TASK TO COMPLETE -
Answer these questions using the article on Canada's emissions audit.
(a) What CO2 reduction does the audit find Canada is likely to reach by 2030?
(b) To what level is the carbon tax set to rise by the end of the decade?
(c) What share of global CO2 emissions does Canada represent?

EXCERPT TO READ -
————————

Canada will miss its 2030 target for cutting carbon emissions unless it quickly steps up efforts, concluded an audit released Tuesday by the environment commissioner.
Ottawa has set a target of slashing total carbon emissions by 40 to 45 percent below 2005 levels by 2030. But the audit found it is likely to reach only a 34 percent CO2 reduction.
This leaves a gap of six percent to 11 percent.
Environment Commissioner Jerry DeMarco in his report laid the blame for the projected shortfall on delayed climate measures such as a cap on oil and gas sector emissions and new clean fuel regulations.
Those delays were due to the Covid-19 pandemic and longer than expected consultations with stakeholders, according to the government.
"We found that the measures most critical for reducing emissions had not been identified or prioritized," DeMarco said in the report.
Ottawa has spent billions of dollars rolling out more than 10 climate plans since 1990 and all so far have failed to achieve their goals.
"Canada's current emissions are significantly higher than they were in 1990," DeMarco noted, adding that there was now an "urgent need for rapid, deep emission cuts in Canada's fight against catastrophic climate change."
A major "course correction is critical to achieving the target," he concluded.
The audit comes as Prime Minister Justin Trudeau faces pushback from opposition parties and provinces on the centerpiece of his climate strategy -- a carbon tax that is set to incrementally rise to Can$170 per metric ton by the end of the decade.
Critics, citing soaring costs-of-living, are demanding a pause in the collection of the levy until inflation stabilizes, particularly on home heating fuels as winter looms.
DeMarco's audit also found troublesome that responsibility for reducing emissions was fragmented among multiple federal organizations that were not directly accountable to the environment minister.
Also, fewer than half of the measures in Canada's most recent climate plan, announced in March 2022, had implementation deadlines.
And, DeMarco lamented, the government's climate modelling included "overly optimistic assumptions, limited analysis of uncertainties," and lacked peer review.
Ottawa has accepted his recommendations to try to turn things around. Environment Minister Steven Guilbeault said: "The commissioner is correct -- there is still work to be done to meet our ambitious, but achievable, 2030 goal of at least 40 percent emissions reductions compared to 2005 levels."
Canada represents only 1.6 percent of global CO2 emissions, but it is among the top 10 largest emitters in the world and one of the highest emitters per capita.
It is also the world's fourth-largest oil producer.

————————

DATASET ENTRIES -
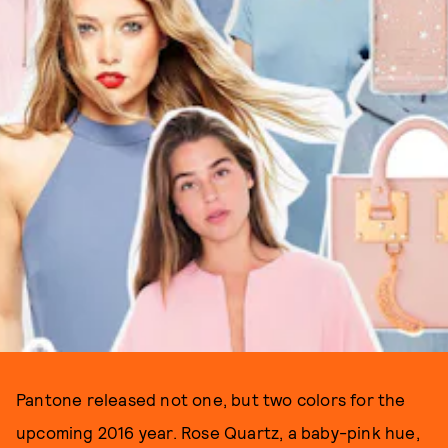
Pantone released not one, but two colors for the
upcoming 2016 year. Rose Quartz, a baby-pink hue,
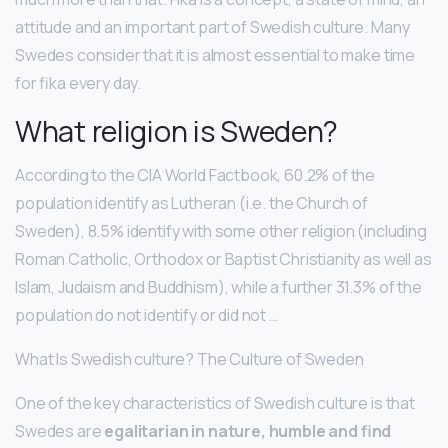
attitude and an important part of Swedish culture. Many
Swedes consider that it is almost essential to make time
for fika every day.
What religion is Sweden?
According to the CIA World Factbook, 60.2% of the
population identify as Lutheran (i.e. the Church of
Sweden), 8.5% identify with some other religion (including
Roman Catholic, Orthodox or Baptist Christianity as well as
Islam, Judaism and Buddhism), while a further 31.3% of the
population do not identify or did not …
What Is Swedish culture? The Culture of Sweden
One of the key characteristics of Swedish culture is that
Swedes are
egalitarian in nature, humble and find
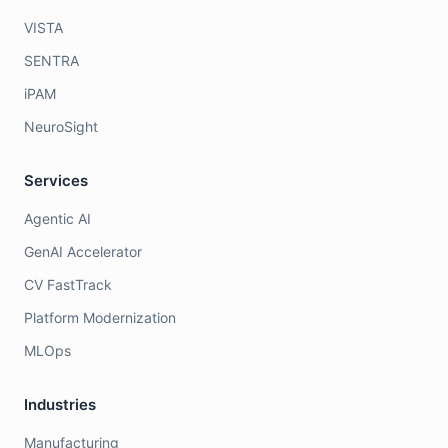
VISTA
SENTRA
iPAM
NeuroSight
Services
Agentic AI
GenAI Accelerator
CV FastTrack
Platform Modernization
MLOps
Industries
Manufacturing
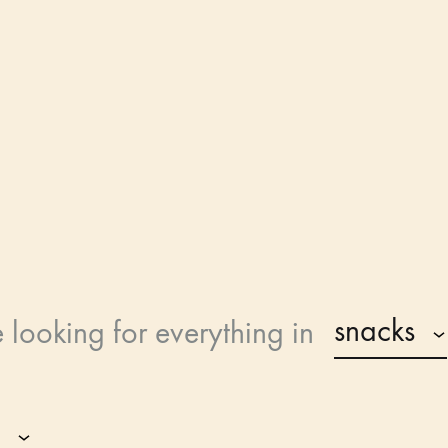
PetVilla
snacks
e looking for
everything in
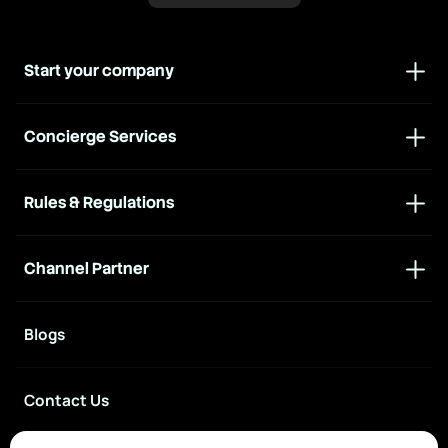
Start your company
Concierge Services
Rules & Regulations
Channel Partner
Blogs
Contact Us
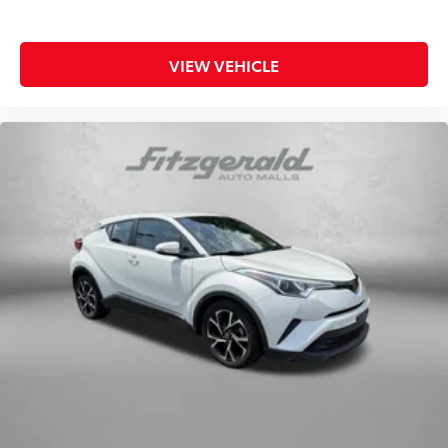
This Ascent arrives as a Subaru Certified Pre-Owned
vehicle, meaning it has undergone rigorous
VIEW VEHICLE
inspection and comes with comprehensive warranty
protection. The $0 deductible warranty provides
peace of mind, while the transferable coverage
extends value if you decide to sell. You also receive a
complimentary three-month SiriusXM trial
subscription, a $500 owner loyalty coupon, and one
year of STARLINK trial subscription to enhance your
ownership experience.
With 8,723 miles on the odometer, this Ascent
represents an exceptional opportunity to own a
nearly new three-row SUV without a new vehicle
price. The low mileage reflects careful use and
indicates you're purchasing a vehicle still within its
prime years of reliability. Whether you're hauling
family, loading cargo, or simply enjoying a smooth,
comfortable ride, the Ascent Onyx Edition Touring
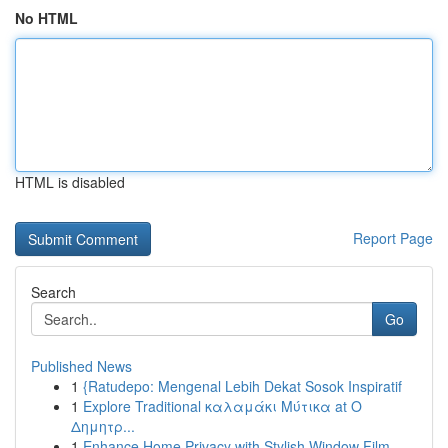
No HTML
HTML is disabled
Report Page
Search
Go
Published News
1
{Ratudepo: Mengenal Lebih Dekat Sosok Inspiratif
1
Explore Traditional καλαμάκι Μύτικα at Ο
Δημητρ...
1
Enhance Home Privacy with Stylish Window Film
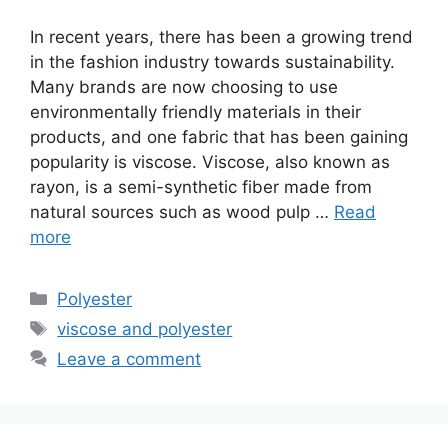
In recent years, there has been a growing trend
in the fashion industry towards sustainability.
Many brands are now choosing to use
environmentally friendly materials in their
products, and one fabric that has been gaining
popularity is viscose. Viscose, also known as
rayon, is a semi-synthetic fiber made from
natural sources such as wood pulp …
Read
more
Categories
Polyester
Tags
viscose and polyester
Leave a comment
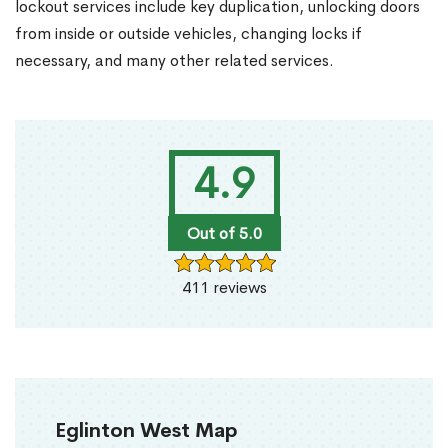
lockout services include key duplication, unlocking doors
from inside or outside vehicles, changing locks if
necessary, and many other related services.
4.9
Out of 5.0
411 reviews
Eglinton West Map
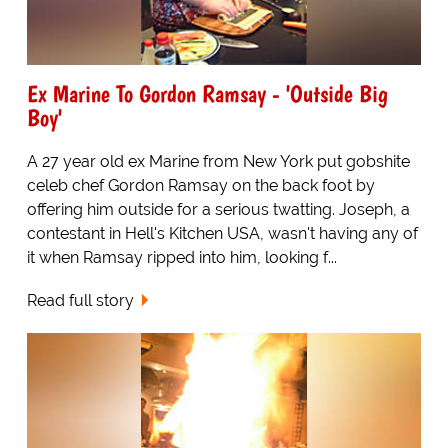
Ex Marine To Gordon Ramsay - 'Outside Big
Boy'
A 27 year old ex Marine from New York put gobshite
celeb chef Gordon Ramsay on the back foot by
offering him outside for a serious twatting. Joseph, a
contestant in Hell's Kitchen USA, wasn't having any of
it when Ramsay ripped into him, looking f...
Read full story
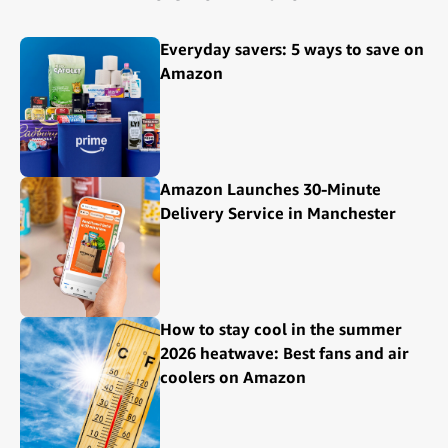
Everyday savers: 5 ways to save on
Amazon
Amazon Launches 30-Minute
Delivery Service in Manchester
How to stay cool in the summer
2026 heatwave: Best fans and air
coolers on Amazon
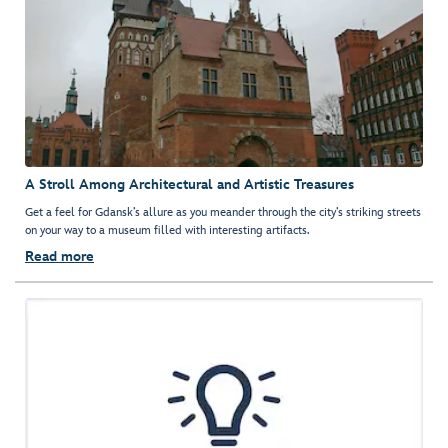
A Stroll Among Architectural and Artistic Treasures
Get a feel for Gdansk’s allure as you meander through the city’s striking streets
on your way to a museum filled with interesting artifacts.
Read more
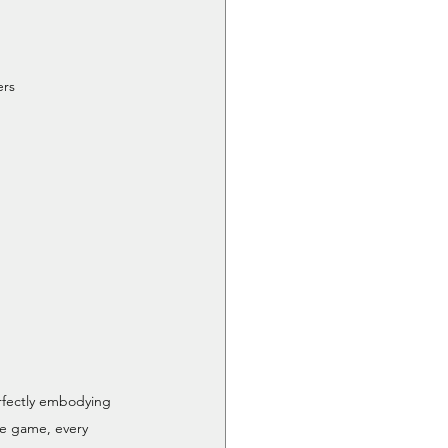
ers
fectly embodying 
he game, every 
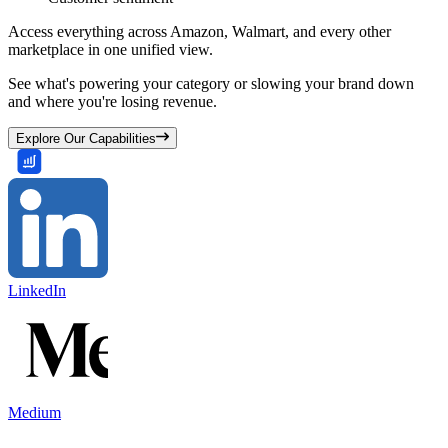
Access everything across Amazon, Walmart, and every other
marketplace in one unified view.
See what's powering your category or slowing your brand down
and where you're losing revenue.
Explore Our Capabilities
LinkedIn
Medium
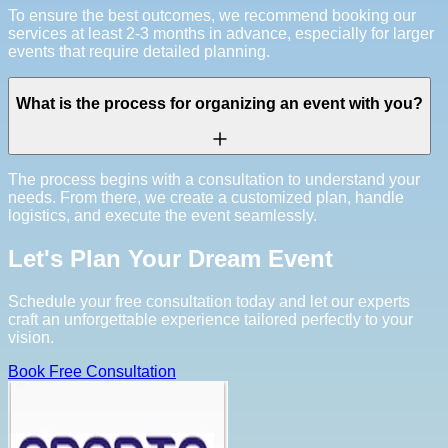
To ensure the best outcomes, we recommend booking our
services at least 2-3 months in advance, especially for larger
events that require detailed planning.
What is the process for organizing an event with you?
The process begins with a consultation to understand your
needs. From there, we create a customized plan, handle
logistics, and execute the event seamlessly.
Let's Plan Your Dream Event
Schedule your free consultation today and let our experts
craft an unforgettable experience tailored perfectly to your
vision.
Book Free Consultation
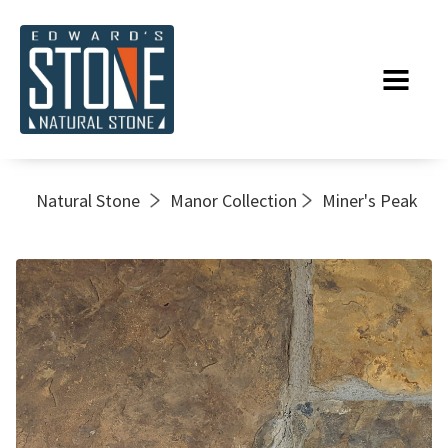
Natural Stone
Manor Collection
Miner's Peak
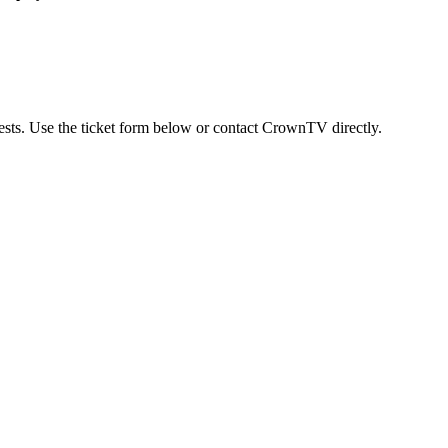
uests. Use the ticket form below or contact CrownTV directly.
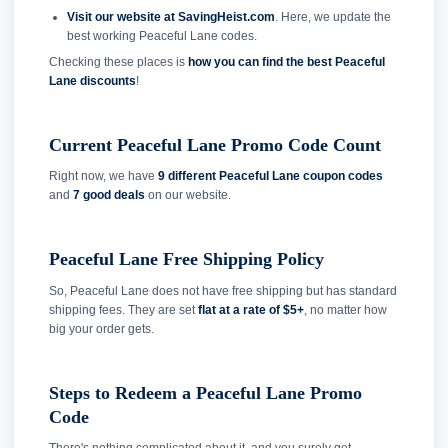
Visit our website at SavingHeist.com
. Here, we update the
best working Peaceful Lane codes.
Checking these places is
how you can find the best Peaceful
Lane discounts
!
Current Peaceful Lane Promo Code Count
Right now, we have
9 different Peaceful Lane coupon codes
and
7 good deals
on our website.
Peaceful Lane Free Shipping Policy
So, Peaceful Lane does not have free shipping but has standard
shipping fees. They are set
flat at a rate of $5+
, no matter how
big your order gets.
Steps to Redeem a Peaceful Lane Promo
Code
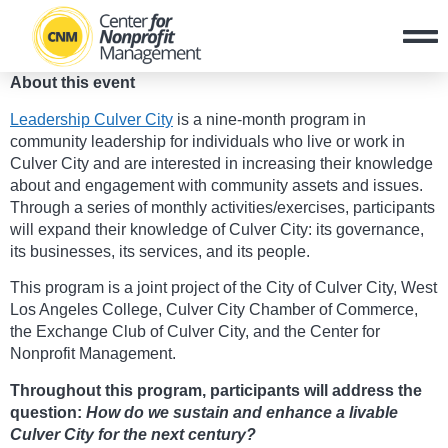
About this event
Leadership Culver City
is a nine-month program in
community leadership for individuals who live or work in
Culver City and are interested in increasing their knowledge
about and engagement with community assets and issues.
Through a series of monthly activities/exercises, participants
will expand their knowledge of Culver City: its governance,
its businesses, its services, and its people.
This program is a joint project of the City of Culver City, West
Los Angeles College, Culver City Chamber of Commerce,
the Exchange Club of Culver City, and the Center for
Nonprofit Management.
Throughout this program, participants will address the
question:
How do we sustain and enhance a livable
Culver City for the next century?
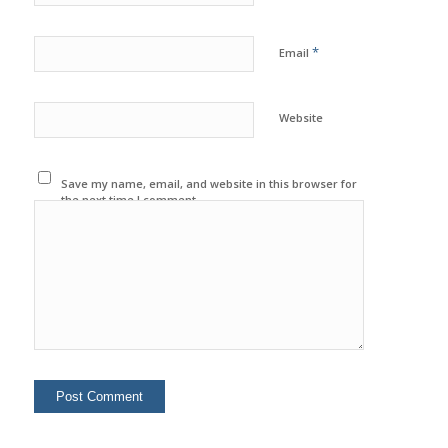
*
Email
Website
Save my name, email, and website in this browser for
the next time I comment.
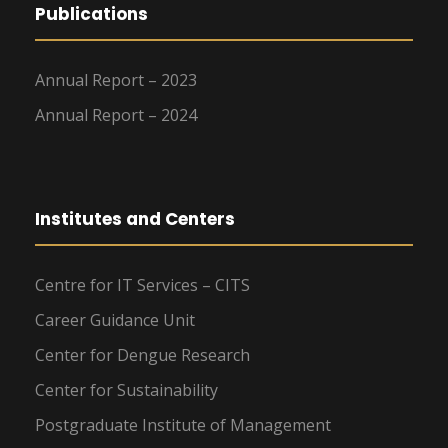
Publications
Annual Report – 2023
Annual Report – 2024
Institutes and Centers
Centre for IT Services – CITS
Career Guidance Unit
Center for Dengue Research
Center for Sustainability
Postgraduate Institute of Management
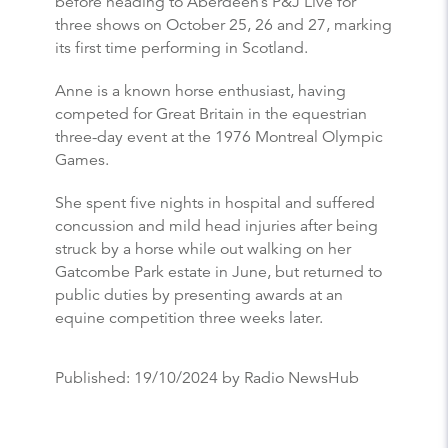
before heading to Aberdeen’s P&J Live for
three shows on October 25, 26 and 27, marking
its first time performing in Scotland.
Anne is a known horse enthusiast, having
competed for Great Britain in the equestrian
three-day event at the 1976 Montreal Olympic
Games.
She spent five nights in hospital and suffered
concussion and mild head injuries after being
struck by a horse while out walking on her
Gatcombe Park estate in June, but returned to
public duties by presenting awards at an
equine competition three weeks later.
Published:
19/10/2024
by Radio NewsHub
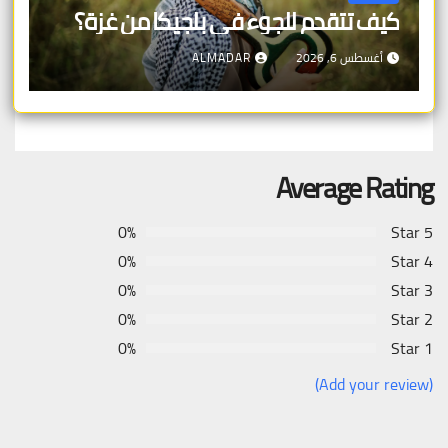
كيف تتقدم للجوء في بلجيكا من غزة؟
ALMADAR
أغسطس 6, 2026
Average Rating
0%
5 Star
0%
4 Star
0%
3 Star
0%
2 Star
0%
1 Star
(Add your review)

————————

REPLY TO THE TASK -
(a) 34 percent.
(b) Can$170 per metric ton.
(c) 1.6 percent.